----- EXTRACTED DATA -----

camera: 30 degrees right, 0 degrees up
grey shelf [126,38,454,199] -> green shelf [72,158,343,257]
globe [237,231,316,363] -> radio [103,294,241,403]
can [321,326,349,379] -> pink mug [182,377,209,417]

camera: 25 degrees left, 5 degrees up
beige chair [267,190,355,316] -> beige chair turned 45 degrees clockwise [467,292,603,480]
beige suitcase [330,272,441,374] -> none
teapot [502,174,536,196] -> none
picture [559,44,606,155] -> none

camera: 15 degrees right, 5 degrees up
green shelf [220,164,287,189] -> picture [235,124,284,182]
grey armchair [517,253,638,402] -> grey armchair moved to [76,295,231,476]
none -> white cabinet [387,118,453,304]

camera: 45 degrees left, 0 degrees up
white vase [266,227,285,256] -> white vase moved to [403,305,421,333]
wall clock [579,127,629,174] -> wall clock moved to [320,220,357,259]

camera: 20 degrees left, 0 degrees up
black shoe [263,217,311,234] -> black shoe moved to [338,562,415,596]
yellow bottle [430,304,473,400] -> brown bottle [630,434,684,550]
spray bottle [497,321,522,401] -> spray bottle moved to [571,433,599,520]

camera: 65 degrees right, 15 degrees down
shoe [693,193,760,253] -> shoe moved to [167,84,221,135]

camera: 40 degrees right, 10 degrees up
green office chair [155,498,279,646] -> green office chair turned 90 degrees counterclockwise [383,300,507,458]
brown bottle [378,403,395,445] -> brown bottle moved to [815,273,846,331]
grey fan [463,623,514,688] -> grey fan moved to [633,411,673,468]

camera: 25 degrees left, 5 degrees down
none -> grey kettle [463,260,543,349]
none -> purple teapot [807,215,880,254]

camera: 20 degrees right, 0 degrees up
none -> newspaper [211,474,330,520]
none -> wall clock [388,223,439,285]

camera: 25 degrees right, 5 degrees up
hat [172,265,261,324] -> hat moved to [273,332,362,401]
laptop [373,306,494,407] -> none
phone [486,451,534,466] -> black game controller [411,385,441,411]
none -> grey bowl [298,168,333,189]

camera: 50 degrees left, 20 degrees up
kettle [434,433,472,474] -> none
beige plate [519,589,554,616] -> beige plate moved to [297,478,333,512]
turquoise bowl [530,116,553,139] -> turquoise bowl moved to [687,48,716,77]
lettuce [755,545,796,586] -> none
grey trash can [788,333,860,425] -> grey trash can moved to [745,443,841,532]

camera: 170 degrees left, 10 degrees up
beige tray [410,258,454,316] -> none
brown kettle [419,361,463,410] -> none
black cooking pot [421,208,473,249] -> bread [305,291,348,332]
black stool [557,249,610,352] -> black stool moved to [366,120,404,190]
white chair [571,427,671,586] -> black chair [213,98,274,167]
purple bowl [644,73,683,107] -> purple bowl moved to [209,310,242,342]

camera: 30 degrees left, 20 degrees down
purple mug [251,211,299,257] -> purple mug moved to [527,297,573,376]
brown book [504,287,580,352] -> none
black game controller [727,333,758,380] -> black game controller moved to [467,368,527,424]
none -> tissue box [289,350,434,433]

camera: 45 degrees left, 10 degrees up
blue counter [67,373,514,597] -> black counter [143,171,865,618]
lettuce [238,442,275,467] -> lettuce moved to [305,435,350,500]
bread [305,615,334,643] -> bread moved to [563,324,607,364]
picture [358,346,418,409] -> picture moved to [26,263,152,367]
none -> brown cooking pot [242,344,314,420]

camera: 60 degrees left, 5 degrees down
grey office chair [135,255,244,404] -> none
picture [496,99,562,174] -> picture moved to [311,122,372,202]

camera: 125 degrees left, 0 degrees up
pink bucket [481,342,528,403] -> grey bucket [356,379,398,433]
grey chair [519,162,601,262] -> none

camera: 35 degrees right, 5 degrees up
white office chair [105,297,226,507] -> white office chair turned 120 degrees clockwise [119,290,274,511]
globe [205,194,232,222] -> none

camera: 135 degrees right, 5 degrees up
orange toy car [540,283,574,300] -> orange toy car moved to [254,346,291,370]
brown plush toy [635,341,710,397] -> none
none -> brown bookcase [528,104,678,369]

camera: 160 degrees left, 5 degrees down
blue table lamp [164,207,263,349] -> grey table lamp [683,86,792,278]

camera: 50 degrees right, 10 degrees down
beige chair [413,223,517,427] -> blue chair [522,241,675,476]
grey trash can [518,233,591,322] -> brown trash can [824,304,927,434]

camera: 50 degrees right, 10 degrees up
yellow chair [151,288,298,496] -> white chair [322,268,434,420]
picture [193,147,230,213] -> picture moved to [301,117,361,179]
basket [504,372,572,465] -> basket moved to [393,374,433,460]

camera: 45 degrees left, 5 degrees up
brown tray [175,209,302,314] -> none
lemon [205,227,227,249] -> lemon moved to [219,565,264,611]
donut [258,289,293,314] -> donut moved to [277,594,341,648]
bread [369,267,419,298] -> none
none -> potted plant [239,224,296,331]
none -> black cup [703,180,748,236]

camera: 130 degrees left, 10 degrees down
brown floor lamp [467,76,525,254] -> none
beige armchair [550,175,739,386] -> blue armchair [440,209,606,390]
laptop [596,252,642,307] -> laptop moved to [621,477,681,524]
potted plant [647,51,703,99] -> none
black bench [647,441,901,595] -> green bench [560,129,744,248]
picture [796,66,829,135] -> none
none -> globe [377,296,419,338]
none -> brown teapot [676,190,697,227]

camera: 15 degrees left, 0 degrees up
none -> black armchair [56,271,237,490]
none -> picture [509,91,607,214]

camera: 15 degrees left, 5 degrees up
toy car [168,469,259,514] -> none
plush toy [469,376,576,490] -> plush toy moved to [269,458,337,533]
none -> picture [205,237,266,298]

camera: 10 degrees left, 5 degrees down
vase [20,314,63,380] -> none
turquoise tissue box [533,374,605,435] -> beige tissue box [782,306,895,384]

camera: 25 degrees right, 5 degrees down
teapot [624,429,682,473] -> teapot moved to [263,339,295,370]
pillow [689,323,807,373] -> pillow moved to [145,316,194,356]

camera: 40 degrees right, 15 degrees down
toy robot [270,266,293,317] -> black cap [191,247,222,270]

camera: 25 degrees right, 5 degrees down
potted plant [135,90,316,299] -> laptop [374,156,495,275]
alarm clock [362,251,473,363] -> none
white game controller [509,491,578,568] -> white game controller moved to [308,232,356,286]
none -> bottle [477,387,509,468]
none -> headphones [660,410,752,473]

-----

▶ WHAT THIS TASK INVOLVES
Show each line of the material that includes the word "teapot".

▶ FINAL ANSWER
teapot [502,174,536,196] -> none
none -> purple teapot [807,215,880,254]
none -> brown teapot [676,190,697,227]
teapot [624,429,682,473] -> teapot moved to [263,339,295,370]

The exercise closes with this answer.